Question

A thin circular ring of the area $A$ is perpendicular to the uniform magnetic field of induction $B$. A small cut is made in the ring and a galvanometer is connected across the ends such that the total resistance of the circuit is $R$. When the ring is suddenly squeezed to zero areas, the charge flowing through the galvanometer is
(A) $\dfrac{{BR}}{A}$
(B) $\dfrac{{AB}}{R}$
(C) $ABR\;$
(D) $\dfrac{{{B^2}A}}{{{R^2}}}$

Answer 1

Hint: To solve this question we first need to understand some terms such as magnetic flux and emf. Magnetic flux is defined as the number of magnetic field lines that pass through a given closed surface. Emf is defined as electrical action which is produced by non-electrical sources.
Formula used:
The magnetic flux
$\phi = BA$
where $B$ is magnetic field induction and $A$is area.
The induced emf can be given a
$E = \dfrac{{\Delta \phi }}{{\Delta t}}$

Complete step-by-step solution:
The magnetic flux is defined as the number of the magnetic field lines that pass through a given closed surface, hence
$\phi = BA$
where $B$ is the magnetic field and $A$is area.
Hence the change in magnetic flux is given $\Delta \phi $.
$\Delta \phi = \Delta \left( {BA} \right)$
$ \Rightarrow \Delta \phi = B\Delta A = BA$ ………. $(1)$
Now the induced emf can be given a
$E = \dfrac{{\Delta \phi }}{{\Delta t}}$
Substituting the value from the equation $(1)$ we get that
$E = \dfrac{{BA}}{{\Delta t}}$
Now we know that the electric current is given as the ratio of potential difference to resistance according to ohm’s law but here instead of potential difference, we are substituting emf, hence
$i = \dfrac{E}{R}$
$ \Rightarrow i = \dfrac{{BA}}{{R\Delta t}}$ ………….$(2)$
Now we also know that the electric current is the rate of change of charges, hence equation $(2)$ can be rewritten as
$i = \dfrac{Q}{{\Delta t}} = \dfrac{{BA}}{{R\Delta t}}$
$\therefore Q = \dfrac{{BA}}{R}$
Hence the charge flowing through the galvanometer when the ring is squeezed so that the area is reduced zero is given as $Q = \dfrac{{BA}}{R}$.

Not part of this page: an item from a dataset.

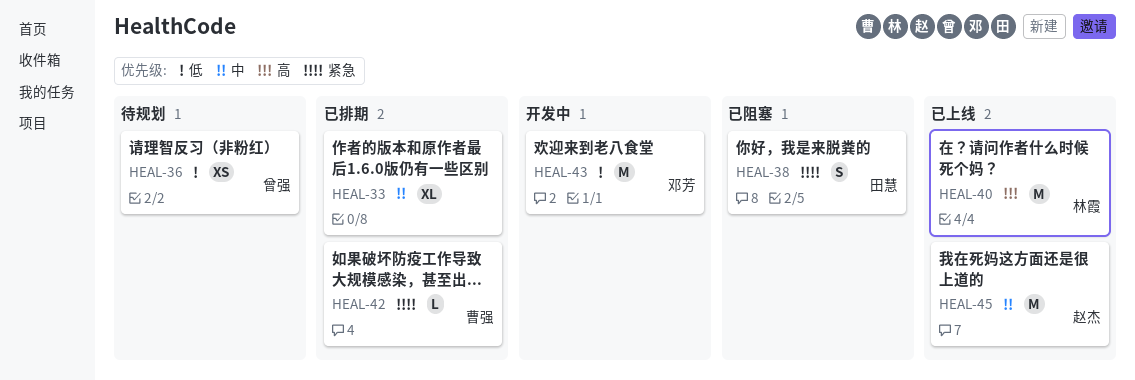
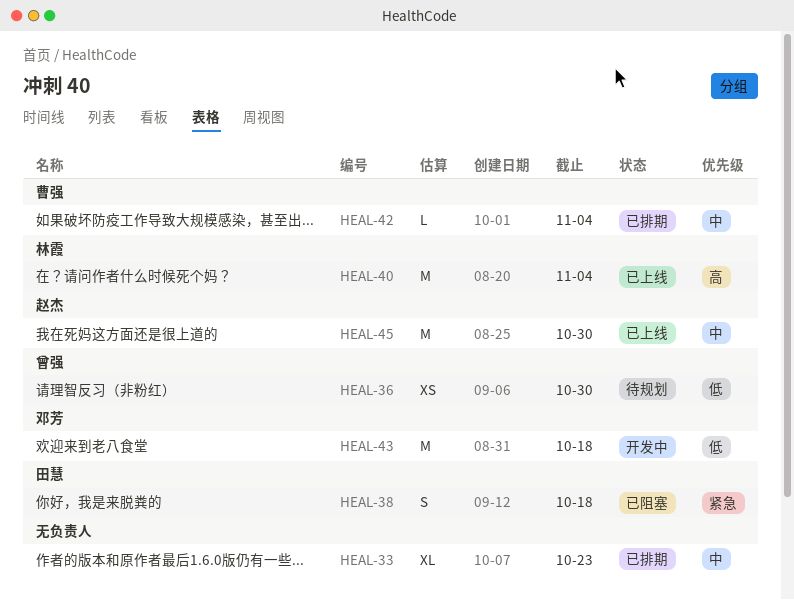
HEAL-42, priority: 紧急 -> 中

Therefore option (B) is the correct answer.

Note: Here we had used the concept of magnetic flux which can also be defined as a measurement of the total magnetic field that passes through an area given. Hence magnetic flux is very useful as it describes the effects of the magnetic force on any object that occupies the area.